* _GIVEN TEXT_
== == ==

They should work in the same way as existing collections. If you can't get the working, can you ask in Discord

matthewp commented 2 months ago

@ascorbic what happens if there's a conflict between the schema the loader is providing and the schema the user provides in defineCollection?

ascorbic commented 2 months ago

@matthewp the user-defined config will override any loader-defined one

ascorbic commented 2 months ago

I've added a section on integration support to the RFC, and have a PR with an implementation.

HiDeoo commented 2 months ago

Tiny feedback on the Content Layer loader API, not sure if it's on purpose or not in this context: if you throw an AstroError with an hint in a loader, the hint is never displayed to the user. I think it would be nice to display it, e.g. to help user with obvious configuration mistakes, etc.

ascorbic commented 1 month ago

I've made a few small changes to the RFC, with the only API change being that the type for the data store is now DataStore. We're now ready for a call for consensus, with a goal to ship this as stable in 5.0. If you have any final comments on the RFC please make them here now. This process will last for a minimum of three days before this PR is merged. Please make any bug reports in the main astro repo.

There will be follow-up RFCs for future features, particularly the libSQL backend.

== == ==

* _RECORD EXTRACTS_
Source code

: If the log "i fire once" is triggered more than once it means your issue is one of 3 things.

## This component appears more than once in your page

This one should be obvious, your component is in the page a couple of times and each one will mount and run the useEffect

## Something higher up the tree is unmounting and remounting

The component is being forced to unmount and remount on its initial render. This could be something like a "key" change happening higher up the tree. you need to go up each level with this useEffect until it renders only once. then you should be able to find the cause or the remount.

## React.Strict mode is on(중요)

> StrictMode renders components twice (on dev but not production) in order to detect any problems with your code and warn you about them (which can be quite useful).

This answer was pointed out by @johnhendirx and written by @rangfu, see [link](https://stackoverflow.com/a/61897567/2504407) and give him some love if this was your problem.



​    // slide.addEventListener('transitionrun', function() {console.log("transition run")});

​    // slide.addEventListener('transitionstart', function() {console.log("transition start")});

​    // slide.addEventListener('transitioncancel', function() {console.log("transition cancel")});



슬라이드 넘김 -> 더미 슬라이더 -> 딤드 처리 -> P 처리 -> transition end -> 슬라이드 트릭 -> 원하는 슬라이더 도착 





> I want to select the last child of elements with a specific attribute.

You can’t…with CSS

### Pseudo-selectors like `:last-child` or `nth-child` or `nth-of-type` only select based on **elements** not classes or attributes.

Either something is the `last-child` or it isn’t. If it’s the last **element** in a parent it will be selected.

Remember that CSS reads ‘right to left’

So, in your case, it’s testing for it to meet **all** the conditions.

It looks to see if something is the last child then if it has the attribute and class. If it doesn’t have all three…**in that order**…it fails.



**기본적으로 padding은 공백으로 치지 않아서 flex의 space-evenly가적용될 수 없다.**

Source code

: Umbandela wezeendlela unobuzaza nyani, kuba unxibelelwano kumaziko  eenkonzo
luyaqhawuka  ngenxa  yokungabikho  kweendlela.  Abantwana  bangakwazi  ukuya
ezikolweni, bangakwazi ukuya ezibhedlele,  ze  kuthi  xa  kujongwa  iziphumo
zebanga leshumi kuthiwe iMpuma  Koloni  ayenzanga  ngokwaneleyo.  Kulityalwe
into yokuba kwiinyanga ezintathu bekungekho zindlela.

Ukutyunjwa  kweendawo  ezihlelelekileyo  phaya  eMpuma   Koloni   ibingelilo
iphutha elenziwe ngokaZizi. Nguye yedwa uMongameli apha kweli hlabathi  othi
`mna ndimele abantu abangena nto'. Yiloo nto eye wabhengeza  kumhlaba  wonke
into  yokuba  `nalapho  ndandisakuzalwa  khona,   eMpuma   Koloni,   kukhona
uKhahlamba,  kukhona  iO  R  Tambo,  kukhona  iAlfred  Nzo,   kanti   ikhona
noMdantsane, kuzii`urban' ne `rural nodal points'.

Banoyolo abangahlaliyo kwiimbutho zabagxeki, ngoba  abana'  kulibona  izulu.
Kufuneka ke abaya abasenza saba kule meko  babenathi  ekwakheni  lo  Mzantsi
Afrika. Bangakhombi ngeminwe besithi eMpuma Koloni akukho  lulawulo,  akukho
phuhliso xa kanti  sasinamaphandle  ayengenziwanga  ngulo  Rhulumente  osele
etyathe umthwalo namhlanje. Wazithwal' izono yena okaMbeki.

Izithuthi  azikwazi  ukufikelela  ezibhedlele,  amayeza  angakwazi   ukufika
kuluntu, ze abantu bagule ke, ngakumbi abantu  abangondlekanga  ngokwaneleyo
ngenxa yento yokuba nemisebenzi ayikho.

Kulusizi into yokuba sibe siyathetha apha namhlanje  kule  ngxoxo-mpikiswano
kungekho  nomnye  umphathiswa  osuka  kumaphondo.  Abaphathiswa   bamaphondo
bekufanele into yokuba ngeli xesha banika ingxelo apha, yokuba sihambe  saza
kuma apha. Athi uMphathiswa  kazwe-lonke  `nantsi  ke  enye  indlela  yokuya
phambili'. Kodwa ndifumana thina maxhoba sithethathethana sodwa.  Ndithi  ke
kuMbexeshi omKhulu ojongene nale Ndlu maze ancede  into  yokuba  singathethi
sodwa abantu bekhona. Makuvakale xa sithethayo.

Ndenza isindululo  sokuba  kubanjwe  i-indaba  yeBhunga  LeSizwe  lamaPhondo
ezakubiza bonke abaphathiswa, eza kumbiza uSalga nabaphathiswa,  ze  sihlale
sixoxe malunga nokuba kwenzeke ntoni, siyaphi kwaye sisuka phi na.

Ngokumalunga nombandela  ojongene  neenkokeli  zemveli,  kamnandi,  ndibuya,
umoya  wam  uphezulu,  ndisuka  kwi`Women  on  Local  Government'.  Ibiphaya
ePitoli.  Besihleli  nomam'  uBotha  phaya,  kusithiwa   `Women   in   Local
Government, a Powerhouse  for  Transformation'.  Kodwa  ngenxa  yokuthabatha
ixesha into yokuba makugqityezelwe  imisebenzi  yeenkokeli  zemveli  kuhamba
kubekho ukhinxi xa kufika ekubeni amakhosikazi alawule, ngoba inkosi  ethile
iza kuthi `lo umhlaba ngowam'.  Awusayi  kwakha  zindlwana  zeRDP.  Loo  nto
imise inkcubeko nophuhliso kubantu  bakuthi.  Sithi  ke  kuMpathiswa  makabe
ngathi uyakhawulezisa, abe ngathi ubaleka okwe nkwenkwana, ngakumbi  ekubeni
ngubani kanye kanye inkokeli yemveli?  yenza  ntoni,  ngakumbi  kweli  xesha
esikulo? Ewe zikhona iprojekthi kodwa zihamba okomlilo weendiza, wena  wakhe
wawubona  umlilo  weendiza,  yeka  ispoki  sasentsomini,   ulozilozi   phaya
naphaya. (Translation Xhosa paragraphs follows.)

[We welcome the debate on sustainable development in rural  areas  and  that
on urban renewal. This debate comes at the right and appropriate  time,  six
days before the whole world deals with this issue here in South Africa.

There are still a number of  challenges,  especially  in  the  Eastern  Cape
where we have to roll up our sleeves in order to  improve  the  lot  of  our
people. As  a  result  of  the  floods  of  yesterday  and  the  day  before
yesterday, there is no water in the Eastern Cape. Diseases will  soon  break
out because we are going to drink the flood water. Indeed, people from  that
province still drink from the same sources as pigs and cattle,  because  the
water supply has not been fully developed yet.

== == ==

* _YOUR TASK_
Reproduce verbatim the passage of the Content Layer discussion above, starting at "They should work" and ending at "with an implementation.".

* _SOLUTION FOR THIS TASK_
They should work in the same way as existing collections. If you can't get the working, can you ask in Discord

matthewp commented 2 months ago

@ascorbic what happens if there's a conflict between the schema the loader is providing and the schema the user provides in defineCollection?

ascorbic commented 2 months ago

@matthewp the user-defined config will override any loader-defined one

ascorbic commented 2 months ago

I've added a section on integration support to the RFC, and have a PR with an implementation.